Entries shown
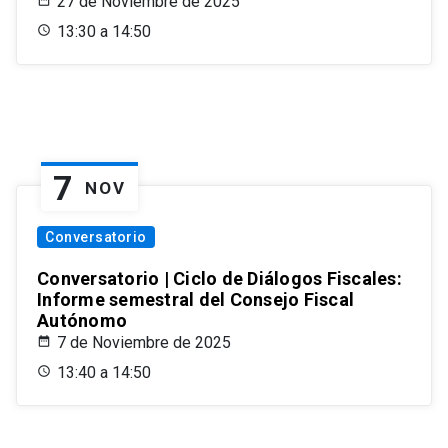
27 de Noviembre de 2025
13:30 a 14:50
7
NOV
Conversatorio
Conversatorio | Ciclo de Diálogos Fiscales:
Informe semestral del Consejo Fiscal
Autónomo
7 de Noviembre de 2025
13:40 a 14:50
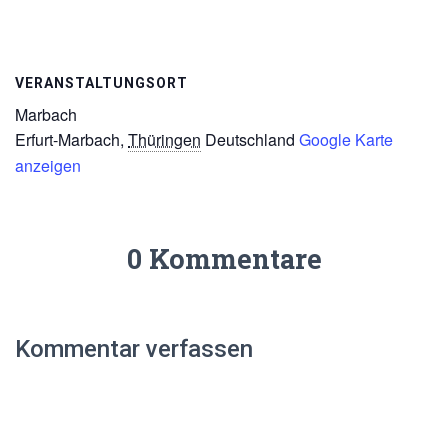
VERANSTALTUNGSORT
Marbach
Erfurt-Marbach
,
Thüringen
Deutschland
Google Karte
anzeigen
0 Kommentare
Kommentar verfassen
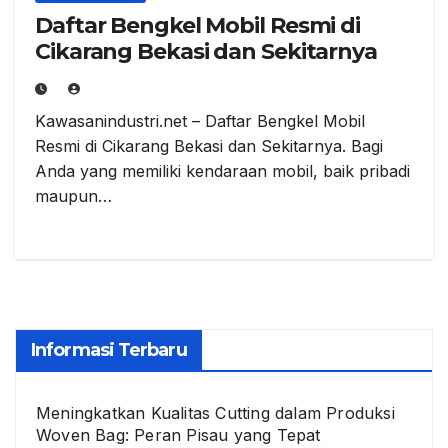
Daftar Bengkel Mobil Resmi di
Cikarang Bekasi dan Sekitarnya
Kawasanindustri.net – Daftar Bengkel Mobil
Resmi di Cikarang Bekasi dan Sekitarnya. Bagi
Anda yang memiliki kendaraan mobil, baik pribadi
maupun…
Informasi Terbaru
Meningkatkan Kualitas Cutting dalam Produksi
Woven Bag: Peran Pisau yang Tepat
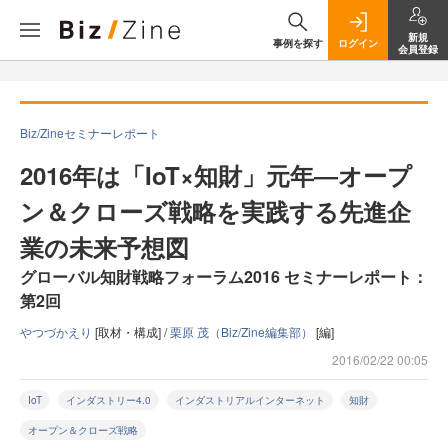
新規
事例を探す
ログイン
会員登録
Biz/Zineセミナーレポート
2016年は「IoT×知財」元年―オープ
ン＆クローズ戦略を実践する先進企
業の未来予想図
グローバル知財戦略フォーラム2016 セミナーレポート：
第2回
やつづかえり
[取材・構成] /
栗原 茂（Biz/Zine編集部）
[編]
2016/02/22 00:05
IoT
インダストリー4.0
インダストリアルインターネット
知財
オープン＆クローズ戦略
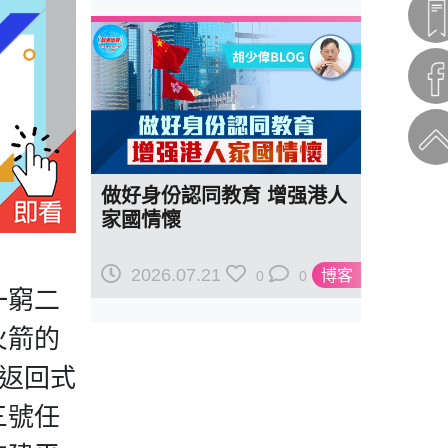
做好身份認同教育 增强港人
家國情懷
2026.07.21
博客
0
0
一窮二
火箭的
顆返回式
三號任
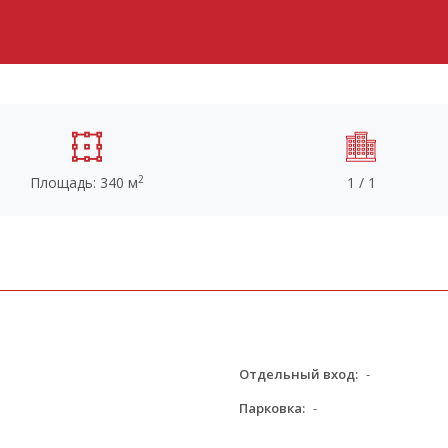
2
Площадь: 340 м
1 / 1
Отдельный вход:
-
Парковка:
-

Brief
Your job is to transcribe the entries above exactly; skip the pictures.

Task output
27 de Noviembre de 2025
13:30 a 14:50
7
NOV
Conversatorio
Conversatorio | Ciclo de Diálogos Fiscales:
Informe semestral del Consejo Fiscal
Autónomo
7 de Noviembre de 2025
13:40 a 14:50
VERANSTALTUNGSORT
Marbach
Erfurt-Marbach
,
Thüringen
Deutschland
Google Karte
anzeigen
0 Kommentare
Kommentar verfassen
Daftar Bengkel Mobil Resmi di
Cikarang Bekasi dan Sekitarnya
Kawasanindustri.net – Daftar Bengkel Mobil
Resmi di Cikarang Bekasi dan Sekitarnya. Bagi
Anda yang memiliki kendaraan mobil, baik pribadi
maupun…
Informasi Terbaru
Meningkatkan Kualitas Cutting dalam Produksi
Woven Bag: Peran Pisau yang Tepat
新規
事例を探す
ログイン
会員登録
Biz/Zineセミナーレポート
2016年は「IoT×知財」元年―オープ
ン＆クローズ戦略を実践する先進企
業の未来予想図
グローバル知財戦略フォーラム2016 セミナーレポート：
第2回
やつづかえり
[取材・構成] /
栗原 茂（Biz/Zine編集部）
[編]
2016/02/22 00:05
IoT
インダストリー4.0
インダストリアルインターネット
知財
オープン＆クローズ戦略
做好身份認同教育 增强港人
家國情懷
2026.07.21
博客
0
0
一窮二
火箭的
顆返回式
三號任
2
Площадь: 340 м
1 / 1
Отдельный вход:
-
Парковка:
-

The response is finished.